> [Exercise description]:
Count the lines of the records that contain the string "декларации", and reply with only the number.

> [Raw data]:
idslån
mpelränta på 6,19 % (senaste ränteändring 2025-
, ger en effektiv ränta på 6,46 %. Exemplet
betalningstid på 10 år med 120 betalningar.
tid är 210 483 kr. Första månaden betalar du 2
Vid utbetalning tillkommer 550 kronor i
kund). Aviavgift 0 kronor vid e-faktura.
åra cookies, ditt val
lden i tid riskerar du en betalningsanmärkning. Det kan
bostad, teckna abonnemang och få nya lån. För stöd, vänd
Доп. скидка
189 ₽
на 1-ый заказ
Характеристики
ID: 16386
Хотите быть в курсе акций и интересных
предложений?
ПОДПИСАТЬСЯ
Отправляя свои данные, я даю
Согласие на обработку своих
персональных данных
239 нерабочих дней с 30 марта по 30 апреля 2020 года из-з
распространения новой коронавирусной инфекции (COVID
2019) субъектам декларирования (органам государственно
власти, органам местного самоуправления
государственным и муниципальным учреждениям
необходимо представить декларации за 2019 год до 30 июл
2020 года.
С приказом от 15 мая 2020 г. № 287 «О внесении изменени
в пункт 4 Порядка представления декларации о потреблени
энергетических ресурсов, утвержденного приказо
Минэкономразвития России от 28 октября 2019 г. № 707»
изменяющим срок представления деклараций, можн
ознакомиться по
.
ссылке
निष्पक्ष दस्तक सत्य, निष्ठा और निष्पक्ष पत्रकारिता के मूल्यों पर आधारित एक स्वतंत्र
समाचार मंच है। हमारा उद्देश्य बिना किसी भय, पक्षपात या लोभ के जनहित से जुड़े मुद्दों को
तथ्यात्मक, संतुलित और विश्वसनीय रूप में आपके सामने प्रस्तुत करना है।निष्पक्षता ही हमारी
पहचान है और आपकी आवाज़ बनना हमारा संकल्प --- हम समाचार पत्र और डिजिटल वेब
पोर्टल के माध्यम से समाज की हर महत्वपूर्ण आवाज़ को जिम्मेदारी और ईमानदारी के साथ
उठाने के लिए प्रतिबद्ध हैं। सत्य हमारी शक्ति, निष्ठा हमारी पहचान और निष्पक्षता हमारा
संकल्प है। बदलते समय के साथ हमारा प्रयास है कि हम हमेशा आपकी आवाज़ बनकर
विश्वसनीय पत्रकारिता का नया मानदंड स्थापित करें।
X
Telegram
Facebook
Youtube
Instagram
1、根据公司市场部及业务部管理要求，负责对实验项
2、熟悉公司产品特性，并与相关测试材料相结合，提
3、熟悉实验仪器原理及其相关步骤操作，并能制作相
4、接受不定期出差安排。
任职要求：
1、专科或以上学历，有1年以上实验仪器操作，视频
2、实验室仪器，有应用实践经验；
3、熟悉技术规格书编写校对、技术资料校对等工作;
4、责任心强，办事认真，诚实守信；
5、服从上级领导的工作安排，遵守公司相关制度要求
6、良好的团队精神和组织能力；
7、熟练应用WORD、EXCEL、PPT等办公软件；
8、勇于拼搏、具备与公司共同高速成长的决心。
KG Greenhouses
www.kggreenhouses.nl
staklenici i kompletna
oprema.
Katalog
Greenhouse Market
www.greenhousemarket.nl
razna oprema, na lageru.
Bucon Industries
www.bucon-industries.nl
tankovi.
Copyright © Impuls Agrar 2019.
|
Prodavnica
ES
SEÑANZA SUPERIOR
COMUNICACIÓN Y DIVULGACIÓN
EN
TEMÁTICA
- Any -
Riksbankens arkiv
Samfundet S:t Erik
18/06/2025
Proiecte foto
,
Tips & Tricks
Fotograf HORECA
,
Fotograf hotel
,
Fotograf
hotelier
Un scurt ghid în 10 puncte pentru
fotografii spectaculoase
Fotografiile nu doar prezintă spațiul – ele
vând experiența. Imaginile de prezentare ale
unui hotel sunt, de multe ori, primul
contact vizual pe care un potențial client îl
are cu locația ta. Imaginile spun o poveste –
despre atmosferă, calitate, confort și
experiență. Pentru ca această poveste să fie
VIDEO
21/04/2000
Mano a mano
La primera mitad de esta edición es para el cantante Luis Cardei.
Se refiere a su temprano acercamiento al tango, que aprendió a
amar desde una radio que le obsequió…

> [The completed task]:
2